The Bonneville Power Administration (BPA) on March 4 said that it and its long-term transmission customers have successfully negotiated a settlement agreement to implement a new open access transmission tariff, which will go into effect on Oct. 1, and defines the terms and conditions of services, products, and network integration offered by BPA.
“This settlement resulted from a collaborative effort and provides BPA the ability to align its business processes with current and emerging industry standards,” BPA Administrator Elliot Mainzer, who signed the record of decision that adopted both the settlement and new tariff, said in the statement. “Our customers’ willingness to partner with us and negotiate solutions to complex issues has resulted in a sustainable path forward for BPA to the benefit of our customers and the region.”
BPA said that one of the key changes in the new tariff is the removal of the requirement to submit all changes to FERC for review and approval. BPA said that due to differences between a typical FERC-jurisdictional utility and the unique nature and mission of the federal power marketing agency, BPA was unable to get needed changes and updates to its tariff approved through FERC. BPA noted that in fall 2016, it notified the region that the process to change its existing tariff was no longer a tenable approach. BPA added that achieving the goals of its 2018-2023 Strategic Plan requires tariff modernization.
BPA noted that it announced its decision to conduct a hearing under Section 212 of the Federal Power Act to develop a new tariff and launched a series of workshops in April 2018 to solicit customer feedback on its proposed tariff changes. BPA added that from September to November 2018, it and its long-term transmission customers met 22 times to negotiate the terms of a settlement agreement on the tariff.
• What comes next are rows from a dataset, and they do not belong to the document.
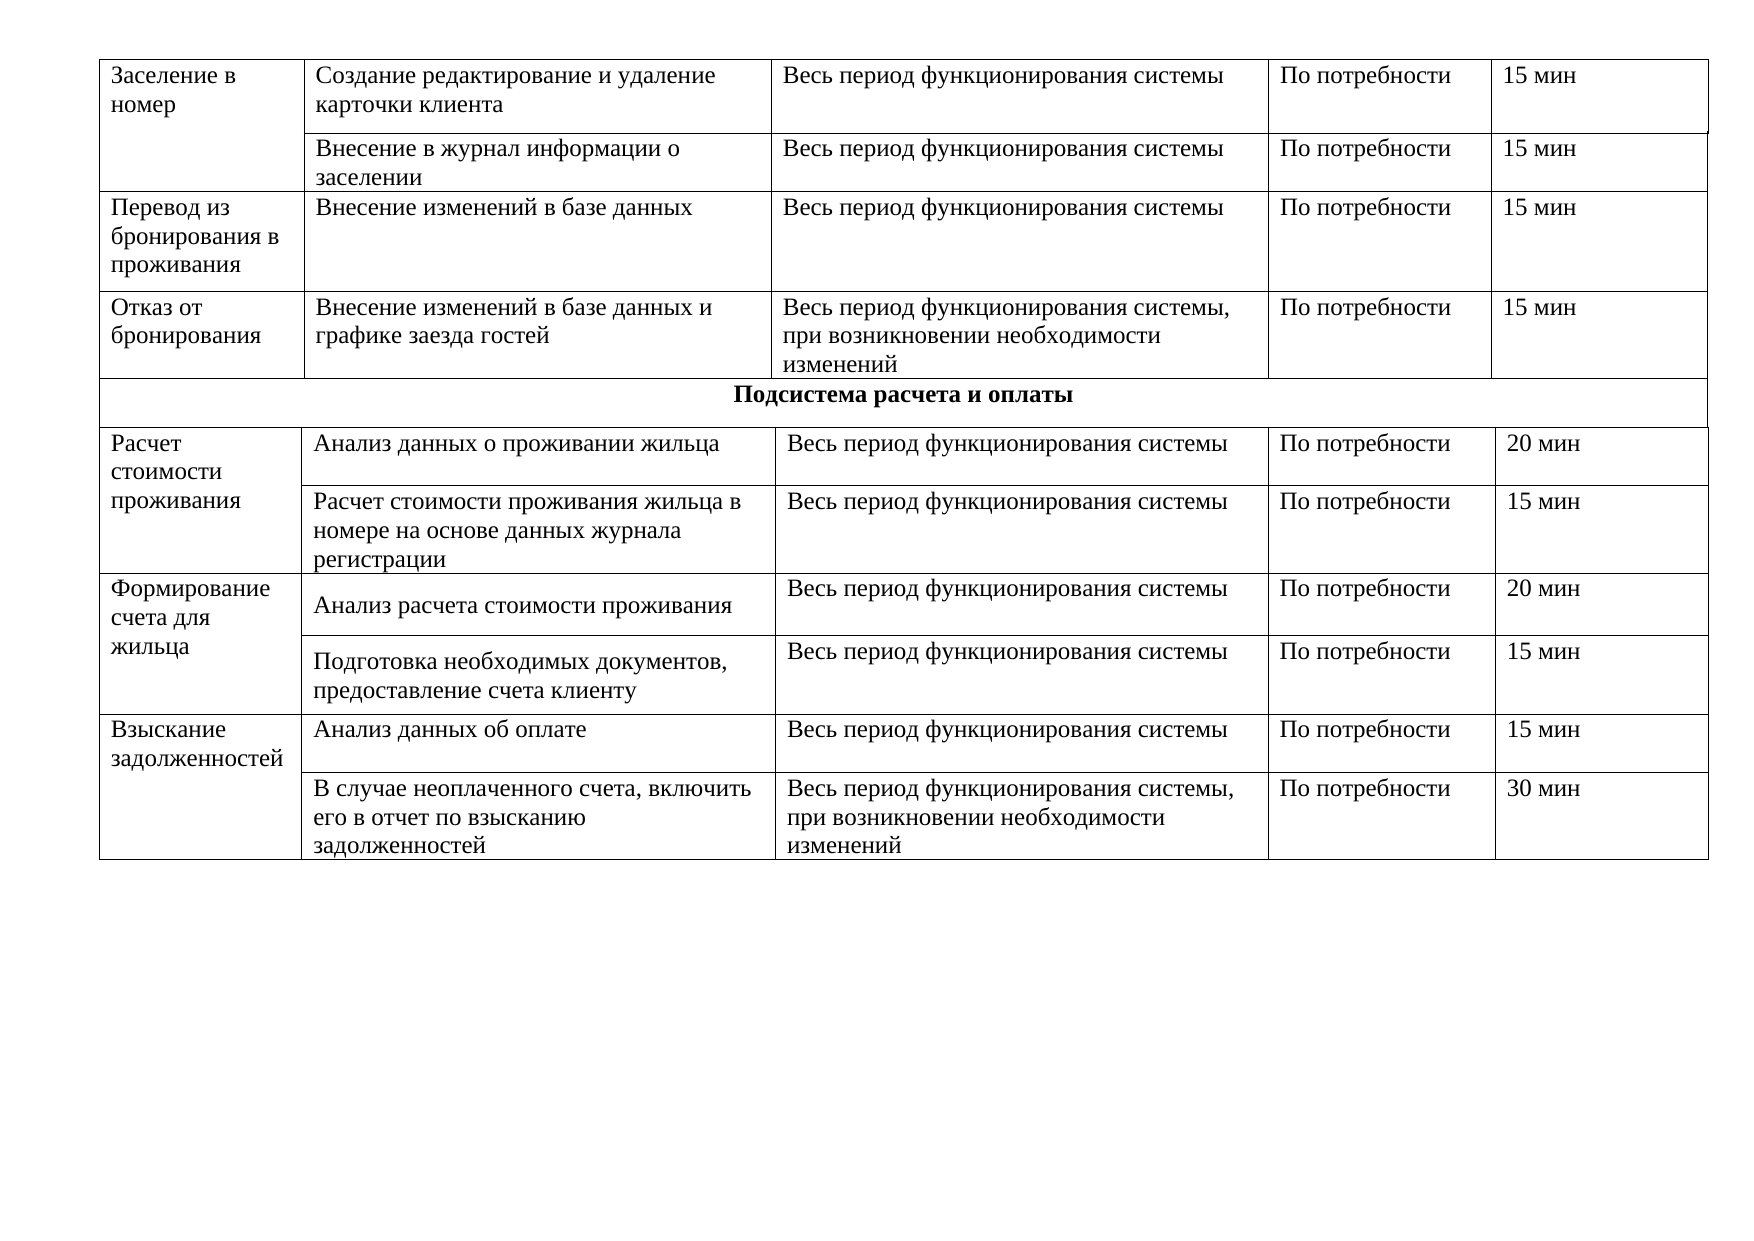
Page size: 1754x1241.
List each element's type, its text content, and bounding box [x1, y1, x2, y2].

table_cell По потребности [1269, 486, 1495, 572]
table_cell В случае неоплаченного счета, включить его в отчет по взысканию задолженностей [302, 773, 775, 859]
table_cell Весь период функционирования системы [776, 715, 1268, 772]
table_cell По потребности [1269, 574, 1495, 635]
table_cell По потребности [1269, 428, 1495, 485]
table_cell По потребности [1269, 192, 1491, 291]
table_cell Расчет стоимости проживания [100, 428, 301, 572]
table_cell Внесение в журнал информации о заселении [305, 134, 771, 191]
table_cell 15 мин [1496, 486, 1708, 572]
table_cell Весь период функционирования системы, при возникновении необходимости изменений [772, 292, 1268, 378]
table_cell Подготовка необходимых документов, предоставление счета клиенту [302, 636, 775, 713]
table_cell По потребности [1269, 715, 1495, 772]
table_cell 20 мин [1496, 574, 1708, 635]
table_cell 15 мин [1492, 292, 1707, 378]
table_cell 15 мин [1492, 60, 1708, 132]
table_cell По потребности [1269, 292, 1491, 378]
table_cell Расчет стоимости проживания жильца в номере на основе данных журнала регистрации [302, 486, 775, 572]
table_cell По потребности [1269, 134, 1491, 191]
table_cell Взыскание задолженностей [100, 715, 301, 859]
table_cell 15 мин [1496, 636, 1708, 713]
table_cell Формирование счета для жильца [100, 574, 301, 713]
table_cell Весь период функционирования системы [776, 574, 1268, 635]
table_cell Внесение изменений в базе данных [305, 192, 771, 291]
table_cell Отказ от бронирования [100, 292, 304, 378]
table_cell Весь период функционирования системы [772, 192, 1268, 291]
table_cell Весь период функционирования системы [776, 486, 1268, 572]
table_cell Весь период функционирования системы [772, 134, 1268, 191]
table_cell Анализ данных об оплате [302, 715, 775, 772]
table_cell 15 мин [1492, 192, 1707, 291]
table_cell По потребности [1269, 60, 1491, 132]
table_cell По потребности [1269, 773, 1495, 859]
table_cell Создание редактирование и удаление карточки клиента [305, 60, 771, 132]
table_cell Перевод из бронирования в проживания [100, 192, 304, 291]
table_cell 20 мин [1496, 428, 1708, 485]
table_cell Внесение изменений в базе данных и графике заезда гостей [305, 292, 771, 378]
table_cell По потребности [1269, 636, 1495, 713]
table_cell Весь период функционирования системы [772, 60, 1268, 132]
table_cell Подсистема расчета и оплаты [100, 379, 1707, 427]
table_cell Весь период функционирования системы, при возникновении необходимости изменений [776, 773, 1268, 859]
table_cell Анализ расчета стоимости проживания [302, 574, 775, 635]
table_cell 15 мин [1496, 715, 1708, 772]
table_cell 15 мин [1492, 134, 1707, 191]
table_cell Заселение в номер [100, 60, 304, 191]
table_cell Весь период функционирования системы [776, 428, 1268, 485]
table_cell Анализ данных о проживании жильца [302, 428, 775, 485]
table_cell 30 мин [1496, 773, 1708, 859]
table_cell Весь период функционирования системы [776, 636, 1268, 713]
Under the terms of the settlement, BPA said, all of its long-term transmission customers have agreed to transition their existing contracts to the new tariff as of Oct. 1. BPA noted that while not generally under the jurisdiction of FERC, it remains committed to aligning its tariff with FERC’s pro forma tariff and the best practices of the utility industry. BPA said that it and its customers plan to conduct regular proceedings, concurrent with BPA rate cases, to continue to amend and modernize the agency’s tariff.
Among other things, the settlement agreement noted that BPA will only offer hourly firm transmission service based on available transfer capability (ATC) that is calculated in accordance with BPA’s short-term ATC methodology. BPA will begin limiting the hourly firm product starting July 1. The settlement agreement added that hourly firm reservations will not be available in real-time starting Jan. 1, 2020.
Also, by Oct. 1, 2021, BPA will use reasonable efforts to develop an accurate and transparent short-term ATC methodology. In that process, the settlement agreement added, BPA will, for instance, begin evaluation in 2Q19 and identify any potential improvements to short-term ATC that could be implemented before Oct. 1, 2021, as well as hold a short-term ATC workshop in 4Q19, and the second and fourth quarter of each fiscal year until Oct. 1, 2021.
The settlement agreement also noted that by Jan. 1, 2020, BPA will begin a stakeholder process to review business practices related to studies of transmission service requests (TSRs), with the goal to examine and develop a consistent and repeatable approach to studying requests for long-term firm point-to-point transmission service on the southern intertie and network. BPA and the transmission customers may identify the relevant business practices at the beginning of such process, the settlement agreement said.